Miliziani dell'Isis dopo la conquista di Palmira, in Siria.
Dai e dai, ce l'abbiamo fatta un'altra volta. La presa della città di Palmira e di tutti i posti di confine tra Siria e Iraq da parte delle milizie dell'Isis (che ormai controlla metà dell Siria e un terzo dell'Iraq) segna, con ogni probabilità, la svolta decisiva nella guerra che infuria in Siria da quattro lunghissimi anni. Tutti gli esperti ormai prevedono che il regime di Bashar al Assad abbia i mesi contati. E' solo questione di tempo prima che l'intero Paese cada sotto il controllo delle diverse formazioni dell'estremismo islamico. Per non dire dell'Iraq, dove solo la resistenza dei curdi e delle milizie sciite impedisce all'Isis di dilagare, dopo la presa di Ramadi; della Libia, per due terzi dominata dai jihadisti; e dell'Arabia Saudita, dove l'Isis sta cominciando a mettere a segno i primi attentati.
Sembrava impossibile fare più danni, in Medio Oriente, dell'accoppiata Blair-Bush. Invece, come si diceva, ce l'abbiamo fatta. Il nostro ministro degli Esteri, Gentiloni, ha chiesto (in termini da diplomatico ma chiaramente) una revisione della strategia anti-Isis. Bisognerebbe chiedersi, però, se tale strategia esista. E in caso di risposta affermativa, se abbia mai avuto davvero come obiettivo l'eliminazione dell'Isis.
E' chiaro da tempo, infatti, che l'Isis va prima di tutto sconfitto in Siria, dov'è nato e dove ha le basi più forti. Ma l'alleanza tra Usa e Arabia Saudita (gli altri Paesi sono quasi solo contorno), varando la strategia dei bombardamenti senza impegno diretto sul campo, ha invece cercato di frenare l'Isis senza eliminarlo del tutto, nel chiaro proposito di far cadere Assad, o almeno di renderlo impotente a tutto tranne che a combattere i jihadisti.
Basta fare il confronto con quanto avviene per lo Yemen: quando i ribelli sciiti Houthi, alleati all'Iran, ha minacciato di prendersi il Paese intero, l'Arabia Saudita ha formato i poche ore una coalizione di dieci nazioni che ha riversato contro gli Houthi 100 mila soldati e oltre 100 aerei da combattimenti, con bombardamenti massicci su città e paesi dove gli Houthi erano attestati. Nulla di simile contro l'Isis, come sappiamo. E su questa decisione strategica ha poco peso il fatto che Assad sia un dittatore con le mani che grondano sangue, visto che l'Isis è di certo ancor peggio.

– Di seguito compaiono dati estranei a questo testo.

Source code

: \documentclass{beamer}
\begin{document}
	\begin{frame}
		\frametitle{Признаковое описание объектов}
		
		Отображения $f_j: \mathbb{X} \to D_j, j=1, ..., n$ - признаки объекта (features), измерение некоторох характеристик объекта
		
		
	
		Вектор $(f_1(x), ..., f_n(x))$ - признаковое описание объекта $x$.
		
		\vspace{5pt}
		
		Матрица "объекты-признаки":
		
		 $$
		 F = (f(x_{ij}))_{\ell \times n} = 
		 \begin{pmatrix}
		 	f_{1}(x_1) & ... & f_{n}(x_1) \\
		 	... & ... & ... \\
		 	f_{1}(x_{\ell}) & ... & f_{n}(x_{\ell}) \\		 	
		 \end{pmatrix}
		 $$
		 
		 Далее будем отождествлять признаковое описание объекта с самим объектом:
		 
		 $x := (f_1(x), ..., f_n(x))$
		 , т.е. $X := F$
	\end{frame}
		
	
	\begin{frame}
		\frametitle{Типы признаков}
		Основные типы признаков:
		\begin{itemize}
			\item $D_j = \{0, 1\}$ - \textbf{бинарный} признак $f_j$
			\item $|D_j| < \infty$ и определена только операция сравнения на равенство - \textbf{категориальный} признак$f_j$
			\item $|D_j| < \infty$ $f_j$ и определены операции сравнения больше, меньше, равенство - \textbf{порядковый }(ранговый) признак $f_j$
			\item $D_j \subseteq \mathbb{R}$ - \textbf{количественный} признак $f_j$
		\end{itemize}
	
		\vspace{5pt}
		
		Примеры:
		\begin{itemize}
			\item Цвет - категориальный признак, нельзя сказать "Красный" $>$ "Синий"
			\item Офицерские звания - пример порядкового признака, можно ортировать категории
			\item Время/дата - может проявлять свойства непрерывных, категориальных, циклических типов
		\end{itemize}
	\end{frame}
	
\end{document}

E non solo: sono palesemente ancora aperti tutti i canali di rifornimento che aiutano l'Isis a espandersi. Dal Golfo Persico arrivano soldi e armi. L'Arabia Saudita ha ufficialmente vietato le donazioni a favore dei jihadisti, ma il confinante Kuwait no, e il gioco è fato. Non bisogna nemmeno scordare che Arabia Saudita e Emirati Arabi Uniti sono tra i maggiori acquirenti di armi del mondo, pur senza avere (anche in questo caso, ufficialmente) alcuna guerra in corso. E la Turchia tiene aperto il confine con quella parte di Siria controllata dall'Isis, e di lì passa di tutto, compresi i volontari che dall'Europa continuano ad arruolarsi tra i jihadisti. Stiamo parlando, come si vede, di Paesi alleati degli Usa, mica dell'Iran o della Corea del Nord.
A questo punto, restano in piedi solo due ipotesi. O a Washington e Riyad governano e prendono decisioni sul Medio Oriente degli emeriti incapaci, e pare un po' improbabile. Oppure in quelle capitali c'è che conta di far cadere lo sciita Assad per installare al suo posto un regime sunnita compiacente. Pensando forse che l'Isis, una volta impadronitosi di un Paese, si plachi e diventa più sensibile alle ragioni saudite e americane, o immaginando di far fuori l'Isis ma solo dopo che questi avrà fatto fuori Assad.